For Laura’s prompt at dVerse.

Ice and flame

By the time the moon rose, its clear light
freezing, like a veil of ice, in that moment, our
passion was the only warm thing there. It burned.
At our first touch, the world itself flared, turned
its gaze on us – seeking out that fierce, hot power
blossoming between us, wild and brave and bright.

For Laura at dVerse, who invites us to take a line from a “kissing” poem, place it vertically, and make a poem from it. She also invited us to use a form – I’ve gone with a sestain, with a rhyme scheme ABCCBA, just because I like it.
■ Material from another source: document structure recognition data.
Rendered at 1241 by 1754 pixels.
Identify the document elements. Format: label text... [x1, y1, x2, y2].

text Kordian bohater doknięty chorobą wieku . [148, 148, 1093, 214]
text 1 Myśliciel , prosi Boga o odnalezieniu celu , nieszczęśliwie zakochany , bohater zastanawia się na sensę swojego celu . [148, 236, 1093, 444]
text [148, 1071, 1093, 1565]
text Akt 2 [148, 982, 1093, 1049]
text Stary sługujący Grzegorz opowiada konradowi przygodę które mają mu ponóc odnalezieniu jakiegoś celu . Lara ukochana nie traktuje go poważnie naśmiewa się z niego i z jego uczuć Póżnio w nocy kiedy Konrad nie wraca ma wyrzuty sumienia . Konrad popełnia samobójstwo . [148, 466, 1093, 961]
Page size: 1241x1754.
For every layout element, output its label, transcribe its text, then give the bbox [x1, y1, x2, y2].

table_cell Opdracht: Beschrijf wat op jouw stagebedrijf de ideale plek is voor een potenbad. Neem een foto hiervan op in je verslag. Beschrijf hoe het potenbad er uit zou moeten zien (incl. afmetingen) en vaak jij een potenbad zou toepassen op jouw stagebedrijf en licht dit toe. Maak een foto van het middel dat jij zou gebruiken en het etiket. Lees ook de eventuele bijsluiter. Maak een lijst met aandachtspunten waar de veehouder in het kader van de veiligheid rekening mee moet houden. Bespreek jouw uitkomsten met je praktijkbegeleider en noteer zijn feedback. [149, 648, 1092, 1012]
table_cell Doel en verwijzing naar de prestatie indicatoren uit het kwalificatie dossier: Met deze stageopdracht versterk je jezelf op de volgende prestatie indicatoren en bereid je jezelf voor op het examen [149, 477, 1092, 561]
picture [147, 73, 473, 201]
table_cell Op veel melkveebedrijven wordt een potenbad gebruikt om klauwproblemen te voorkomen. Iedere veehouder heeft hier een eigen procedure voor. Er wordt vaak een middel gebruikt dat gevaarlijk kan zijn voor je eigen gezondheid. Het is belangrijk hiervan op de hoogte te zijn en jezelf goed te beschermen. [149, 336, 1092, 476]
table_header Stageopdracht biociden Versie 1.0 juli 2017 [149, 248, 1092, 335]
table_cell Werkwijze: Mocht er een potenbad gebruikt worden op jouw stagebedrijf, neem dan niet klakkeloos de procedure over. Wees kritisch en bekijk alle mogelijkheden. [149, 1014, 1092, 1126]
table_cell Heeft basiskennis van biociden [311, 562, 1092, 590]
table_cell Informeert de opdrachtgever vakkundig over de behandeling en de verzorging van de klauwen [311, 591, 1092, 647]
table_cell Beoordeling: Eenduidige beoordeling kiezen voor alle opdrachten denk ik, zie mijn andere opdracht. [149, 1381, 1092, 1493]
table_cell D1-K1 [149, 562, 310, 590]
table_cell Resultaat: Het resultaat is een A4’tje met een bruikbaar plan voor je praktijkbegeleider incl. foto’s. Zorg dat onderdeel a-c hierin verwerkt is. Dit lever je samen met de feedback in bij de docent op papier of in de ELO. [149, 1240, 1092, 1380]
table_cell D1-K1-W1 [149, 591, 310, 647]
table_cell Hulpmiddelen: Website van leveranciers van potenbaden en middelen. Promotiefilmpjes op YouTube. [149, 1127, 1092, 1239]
I chose the line “by freezing passion at its blossoming” from Neil Carpathios’ poem “The Kiss”. If this doesn’t make sense, check out Laura’s explanation over at dVerse.

Danger

I miss
talking to you –
just words, tumbling spillling –
building pathways, bridges, doorways
for us

instead,
we’re building walls,
smooth and pale as marble,
so high it’s hard to reach and place
new stones

and yet
we bring out steps
we make the effort, climb
ladders, raise those white walls ever
higher

we carve
harsh words, shed tears
into the stone. We set
our fear, our anger, solidly
too deep

we need
catastrophe
fire, flood, storm, something fierce –
reminding us of what we stand
to lose

A Crapsey cinquain for Laura at dVerse.

Smug aubade

Right now, it’s just me and the blackbird
him singing, me wording. Oh, and the fresh,
new leaves on the crabapple,
wondering at the world. And the daffodils,
of course, still hanging on.
And the cherry blossom, and the celandines.

It’s morning, and the world is still
pulling the covers over its head –
except the magpie hopping down the road,
and the rook circling, and the blackbird
singing, singing, and me wording.

A slightly smug morning poem for Laura at dVerse.